START MATERIAL PROVIDED
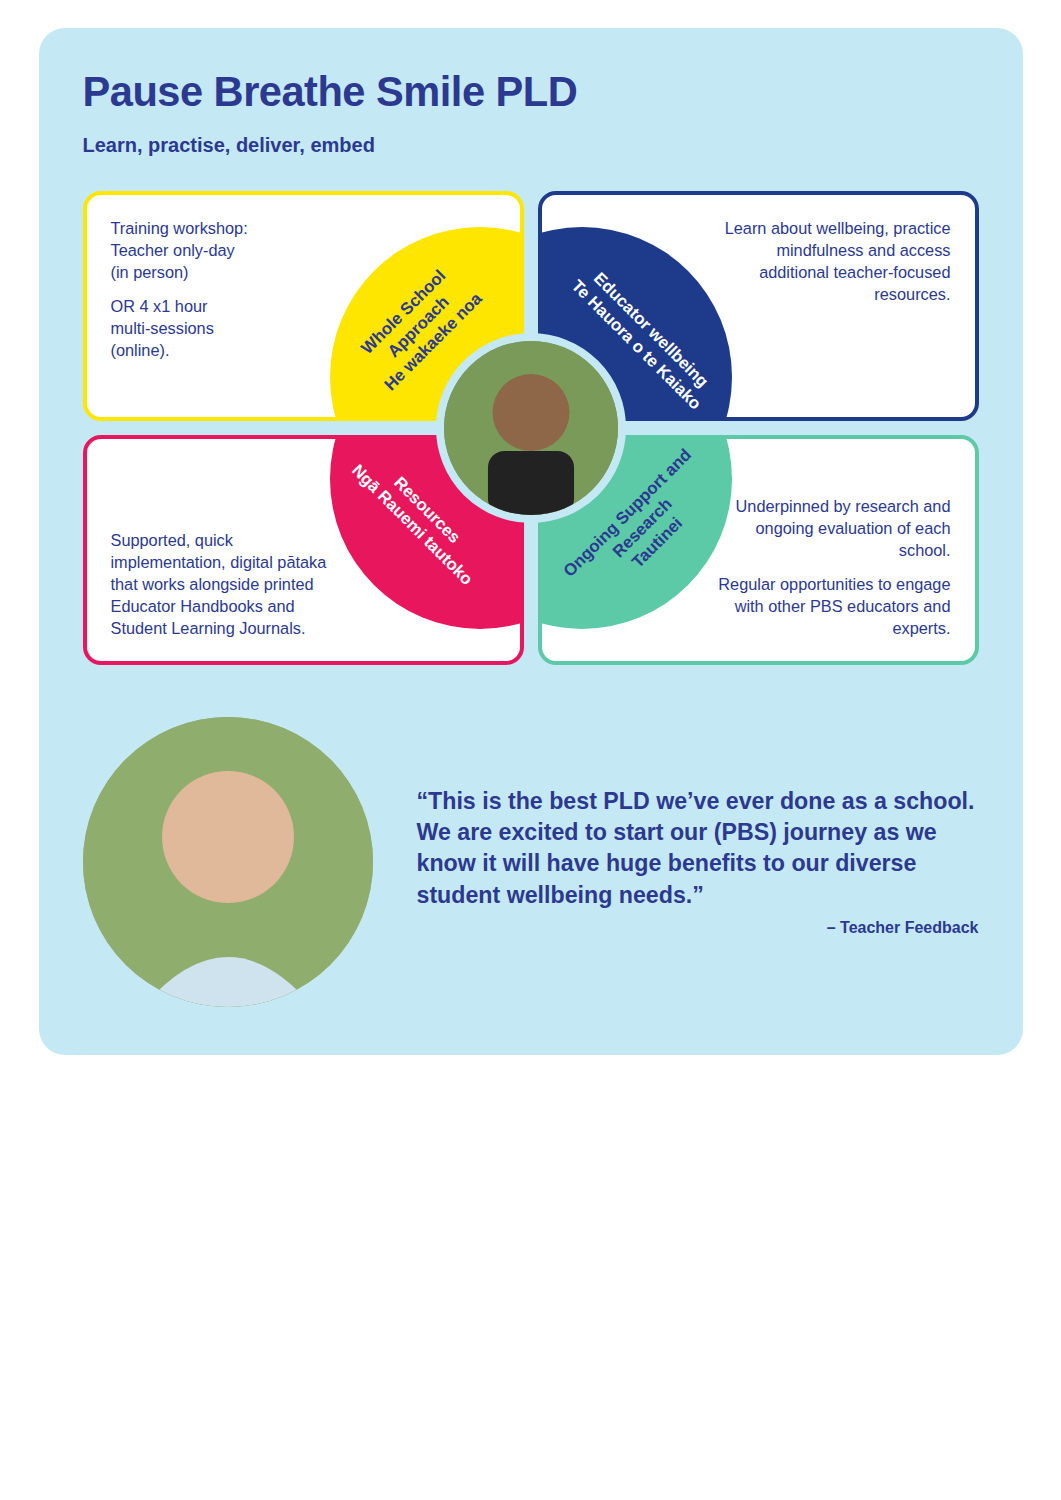Pause Breathe Smile PLD
Learn, practise, deliver, embed
Whole School Approach
He wakaeke noa
Training workshop:
Teacher only-day
(in person)
OR 4 x1 hour
multi-sessions
(online).
Educator wellbeing
Te Hauora o te Kaiako
Learn about wellbeing, practice mindfulness and access additional teacher-focused resources.
Resources
Ngā Rauemi tautoko
Supported, quick implementation, digital pātaka that works alongside printed Educator Handbooks and Student Learning Journals.
Ongoing Support and Research
Tautinei
Underpinned by research and ongoing evaluation of each school.
Regular opportunities to engage with other PBS educators and experts.
“This is the best PLD we’ve ever done as a school. We are excited to start our (PBS) journey as we know it will have huge benefits to our diverse student wellbeing needs.” – Teacher Feedback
END MATERIAL PROVIDED
**EXERCISE DESCRIPTION:** What must be returned is the line with "Te Hauora o te Kaiako" plus every line after it to the end of the entries, exactly as they appear.

**SOLUTION FOR THIS TASK:**
Te Hauora o te Kaiako
Learn about wellbeing, practice mindfulness and access additional teacher-focused resources.
Resources
Ngā Rauemi tautoko
Supported, quick implementation, digital pātaka that works alongside printed Educator Handbooks and Student Learning Journals.
Ongoing Support and Research
Tautinei
Underpinned by research and ongoing evaluation of each school.
Regular opportunities to engage with other PBS educators and experts.
“This is the best PLD we’ve ever done as a school. We are excited to start our (PBS) journey as we know it will have huge benefits to our diverse student wellbeing needs.” – Teacher Feedback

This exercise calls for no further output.